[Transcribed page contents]
⟨

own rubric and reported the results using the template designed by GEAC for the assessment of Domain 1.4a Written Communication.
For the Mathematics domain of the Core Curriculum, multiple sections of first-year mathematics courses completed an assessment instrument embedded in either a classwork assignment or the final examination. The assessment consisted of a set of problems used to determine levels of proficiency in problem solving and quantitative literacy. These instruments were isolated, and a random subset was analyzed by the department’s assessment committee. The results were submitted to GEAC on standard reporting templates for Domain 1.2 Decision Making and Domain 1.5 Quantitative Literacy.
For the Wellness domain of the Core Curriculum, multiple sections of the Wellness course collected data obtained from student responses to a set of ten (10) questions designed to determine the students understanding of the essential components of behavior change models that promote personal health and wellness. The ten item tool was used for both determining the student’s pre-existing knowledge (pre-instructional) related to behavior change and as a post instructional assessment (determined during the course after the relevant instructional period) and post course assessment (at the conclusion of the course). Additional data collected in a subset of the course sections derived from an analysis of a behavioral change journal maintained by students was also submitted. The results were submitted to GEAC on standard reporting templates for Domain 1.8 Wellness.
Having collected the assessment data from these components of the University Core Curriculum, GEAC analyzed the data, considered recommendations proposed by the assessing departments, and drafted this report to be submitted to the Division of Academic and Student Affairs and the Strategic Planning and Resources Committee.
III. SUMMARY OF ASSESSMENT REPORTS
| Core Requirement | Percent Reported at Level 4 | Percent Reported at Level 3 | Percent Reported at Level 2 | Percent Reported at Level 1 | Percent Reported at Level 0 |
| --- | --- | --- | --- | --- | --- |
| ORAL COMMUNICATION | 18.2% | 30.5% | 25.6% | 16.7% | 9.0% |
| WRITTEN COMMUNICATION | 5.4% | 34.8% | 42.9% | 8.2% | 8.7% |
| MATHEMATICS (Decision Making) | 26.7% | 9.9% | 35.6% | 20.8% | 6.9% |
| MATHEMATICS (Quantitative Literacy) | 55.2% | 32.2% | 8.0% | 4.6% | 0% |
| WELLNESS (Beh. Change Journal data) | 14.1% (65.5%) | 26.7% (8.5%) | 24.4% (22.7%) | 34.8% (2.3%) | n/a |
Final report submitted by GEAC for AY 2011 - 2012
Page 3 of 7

⟩
⟨

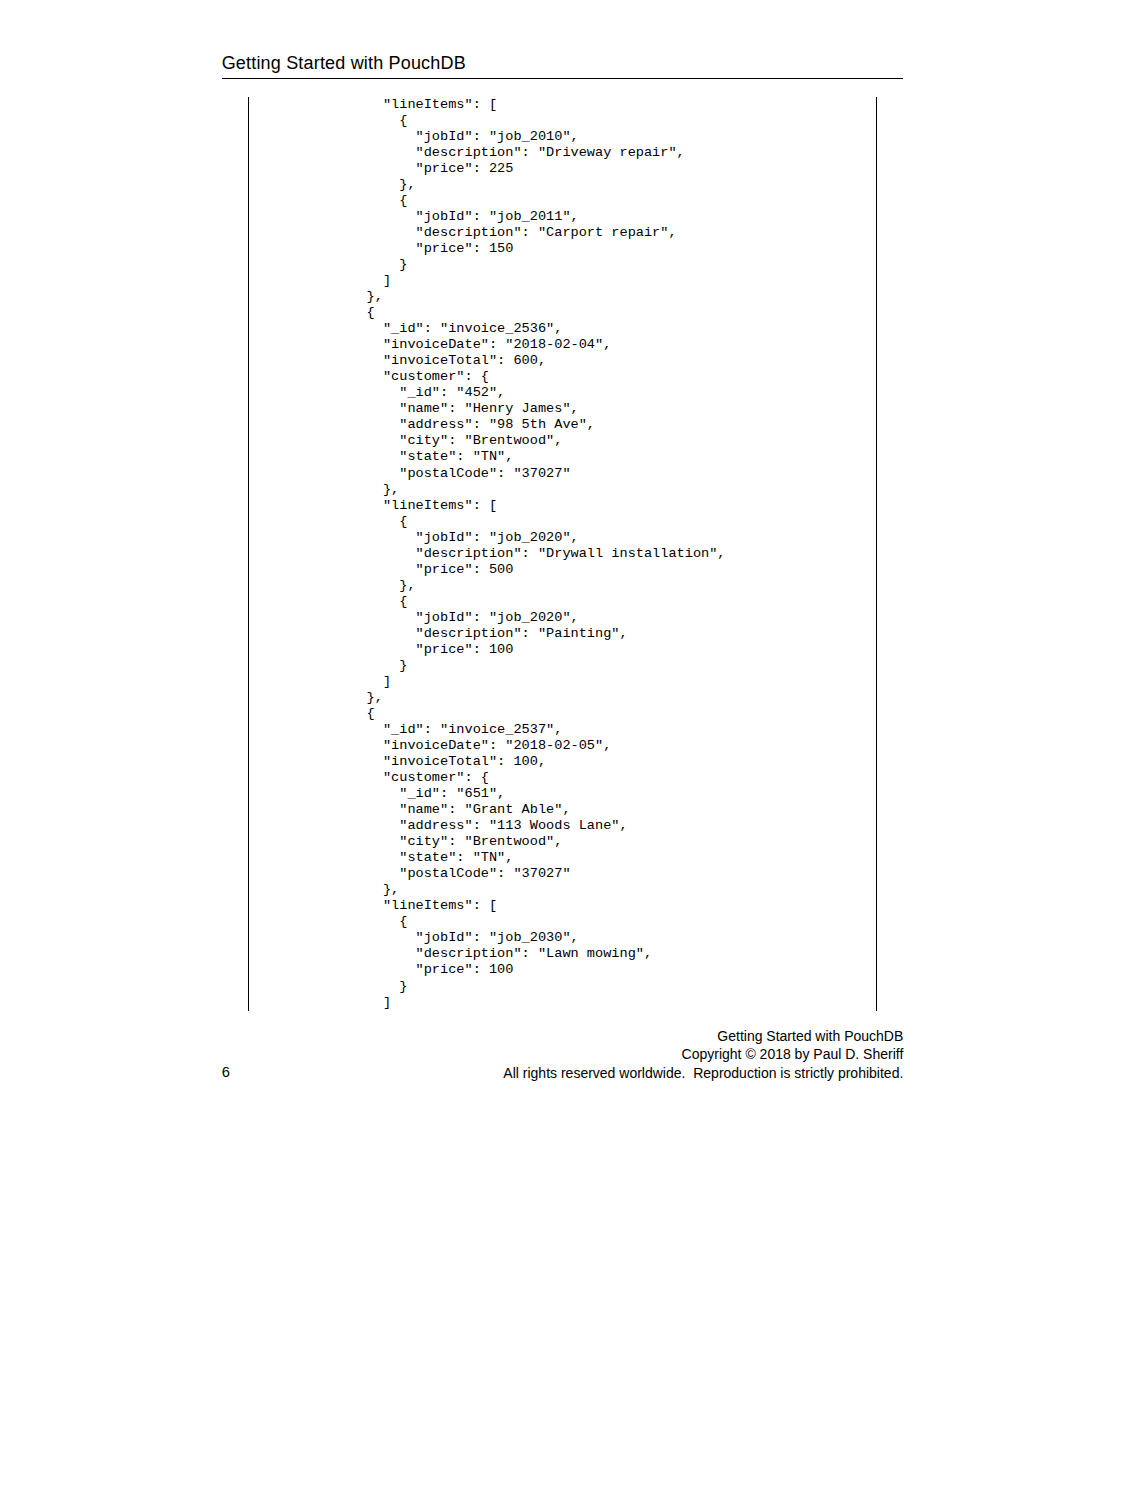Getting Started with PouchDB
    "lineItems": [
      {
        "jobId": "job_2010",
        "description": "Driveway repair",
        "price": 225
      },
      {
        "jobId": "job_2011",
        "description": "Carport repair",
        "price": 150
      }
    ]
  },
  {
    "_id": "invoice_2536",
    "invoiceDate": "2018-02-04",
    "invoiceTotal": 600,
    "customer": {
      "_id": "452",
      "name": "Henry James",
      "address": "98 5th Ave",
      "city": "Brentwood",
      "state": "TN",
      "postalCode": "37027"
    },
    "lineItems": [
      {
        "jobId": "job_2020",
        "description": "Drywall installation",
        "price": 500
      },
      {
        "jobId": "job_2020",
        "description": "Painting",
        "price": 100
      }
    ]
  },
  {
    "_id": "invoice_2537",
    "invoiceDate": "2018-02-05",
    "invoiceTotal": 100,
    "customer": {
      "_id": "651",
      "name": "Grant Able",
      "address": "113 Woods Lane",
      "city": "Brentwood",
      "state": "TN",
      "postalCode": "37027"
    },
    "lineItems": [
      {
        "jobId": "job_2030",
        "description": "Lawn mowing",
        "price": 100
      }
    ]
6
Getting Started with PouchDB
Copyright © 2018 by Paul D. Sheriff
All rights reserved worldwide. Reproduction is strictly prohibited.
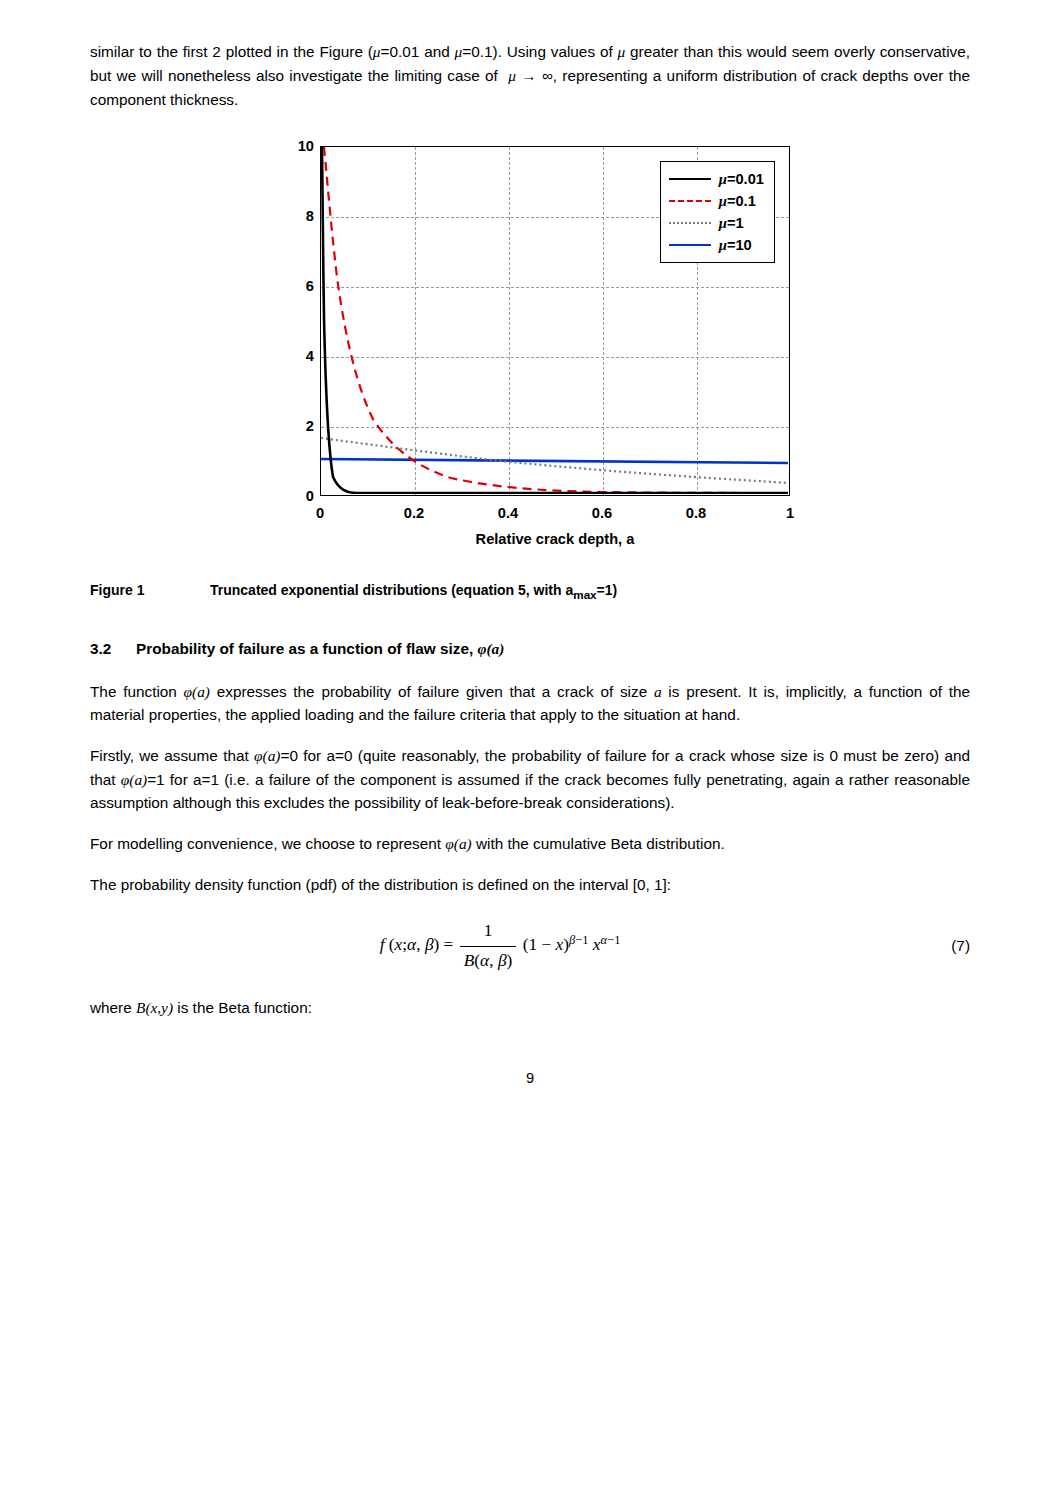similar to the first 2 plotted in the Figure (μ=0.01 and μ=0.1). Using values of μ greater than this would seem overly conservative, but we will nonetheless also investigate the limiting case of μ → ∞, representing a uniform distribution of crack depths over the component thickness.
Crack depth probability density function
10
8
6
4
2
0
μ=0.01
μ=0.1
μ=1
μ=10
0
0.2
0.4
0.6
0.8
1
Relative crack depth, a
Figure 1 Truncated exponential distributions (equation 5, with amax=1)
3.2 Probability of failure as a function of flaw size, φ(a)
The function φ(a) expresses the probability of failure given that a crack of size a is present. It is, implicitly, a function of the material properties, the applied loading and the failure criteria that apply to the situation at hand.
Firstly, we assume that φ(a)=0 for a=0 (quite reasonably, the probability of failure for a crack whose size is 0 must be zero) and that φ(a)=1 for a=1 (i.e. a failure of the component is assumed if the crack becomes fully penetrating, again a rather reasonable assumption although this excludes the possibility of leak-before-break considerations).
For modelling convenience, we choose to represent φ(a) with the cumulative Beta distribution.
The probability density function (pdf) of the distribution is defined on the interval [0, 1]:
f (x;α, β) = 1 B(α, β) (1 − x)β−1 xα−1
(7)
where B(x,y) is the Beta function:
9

⟩
⟨

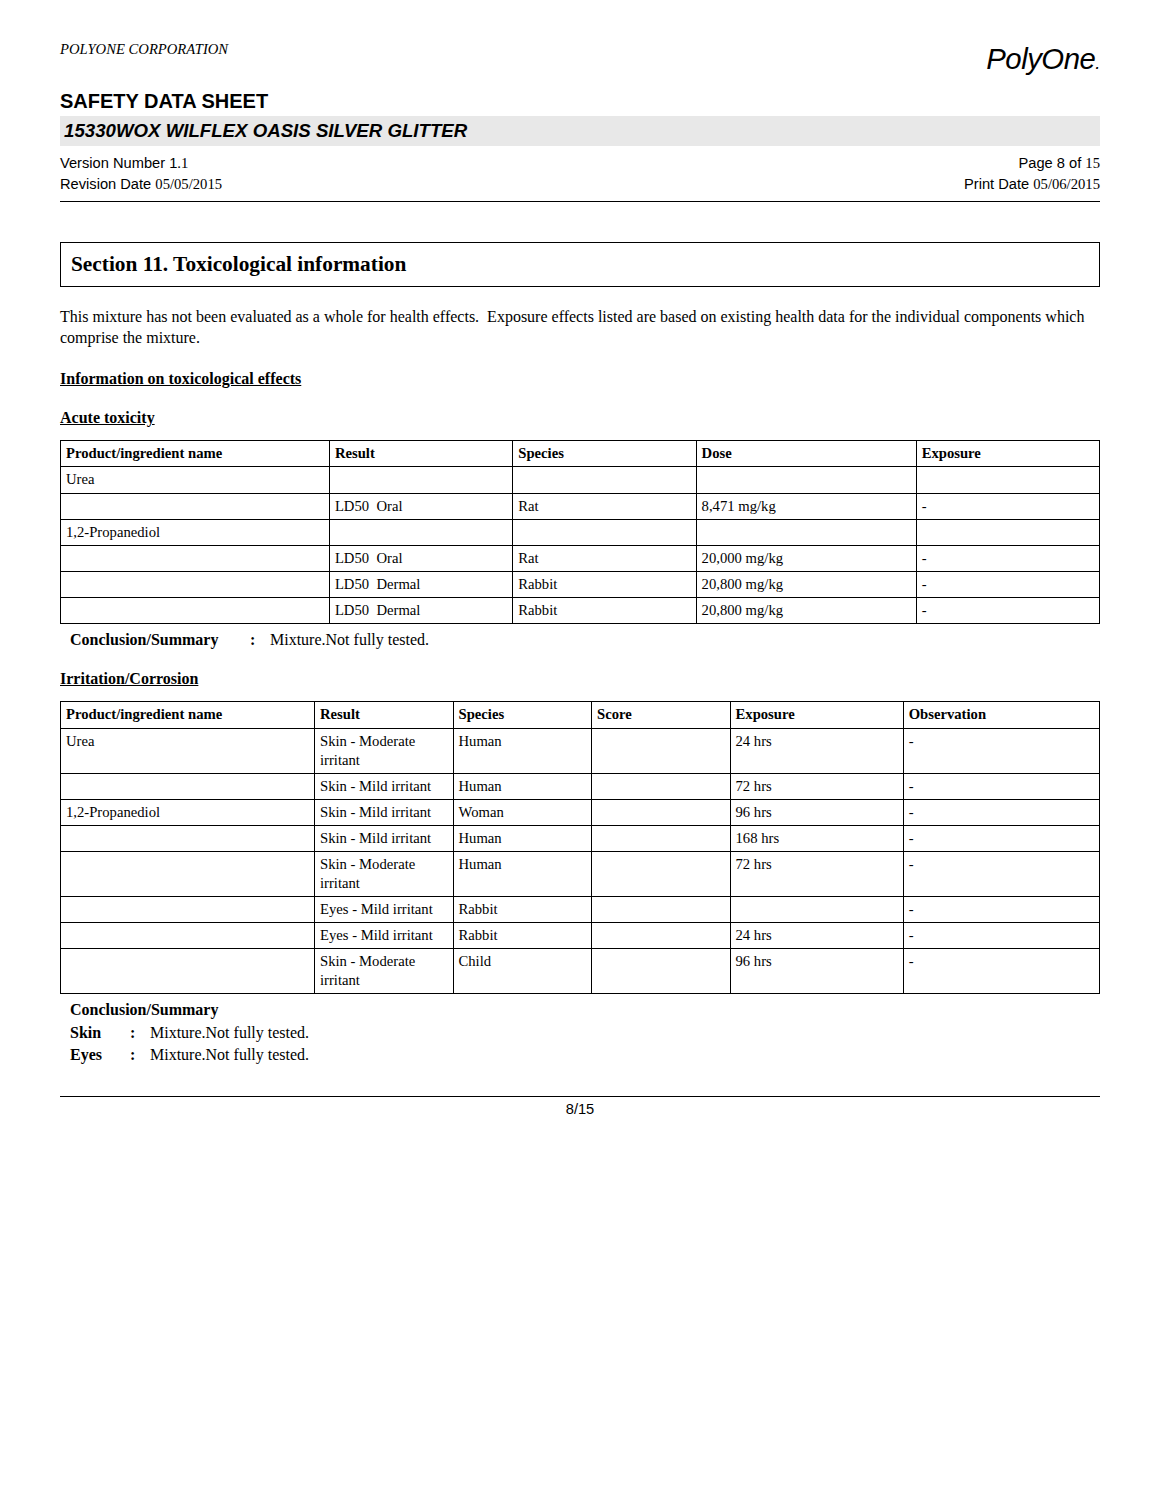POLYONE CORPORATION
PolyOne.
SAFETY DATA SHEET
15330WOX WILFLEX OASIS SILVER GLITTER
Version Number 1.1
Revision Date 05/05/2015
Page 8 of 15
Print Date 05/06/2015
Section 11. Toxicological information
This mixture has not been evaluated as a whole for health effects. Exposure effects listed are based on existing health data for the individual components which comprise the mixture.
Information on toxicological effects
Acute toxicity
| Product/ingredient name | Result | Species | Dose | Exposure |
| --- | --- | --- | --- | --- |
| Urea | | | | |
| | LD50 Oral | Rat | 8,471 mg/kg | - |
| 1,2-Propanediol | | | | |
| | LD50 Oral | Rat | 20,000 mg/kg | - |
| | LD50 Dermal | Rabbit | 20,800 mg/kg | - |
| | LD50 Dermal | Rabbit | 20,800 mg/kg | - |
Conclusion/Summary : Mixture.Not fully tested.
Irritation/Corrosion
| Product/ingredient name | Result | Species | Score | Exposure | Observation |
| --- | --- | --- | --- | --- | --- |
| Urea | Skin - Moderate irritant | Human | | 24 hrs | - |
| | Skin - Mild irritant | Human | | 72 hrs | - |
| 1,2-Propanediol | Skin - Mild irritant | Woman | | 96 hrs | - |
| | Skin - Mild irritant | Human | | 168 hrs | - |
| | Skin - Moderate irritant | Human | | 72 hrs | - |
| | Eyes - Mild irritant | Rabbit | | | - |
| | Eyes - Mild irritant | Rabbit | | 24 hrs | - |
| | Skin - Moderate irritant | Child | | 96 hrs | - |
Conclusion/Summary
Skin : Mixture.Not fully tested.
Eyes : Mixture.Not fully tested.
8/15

⟩

What you need to do: For the string "repair", show each line of the entries above where it occurs.

Task response:
        "description": "Driveway repair",
        "description": "Carport repair",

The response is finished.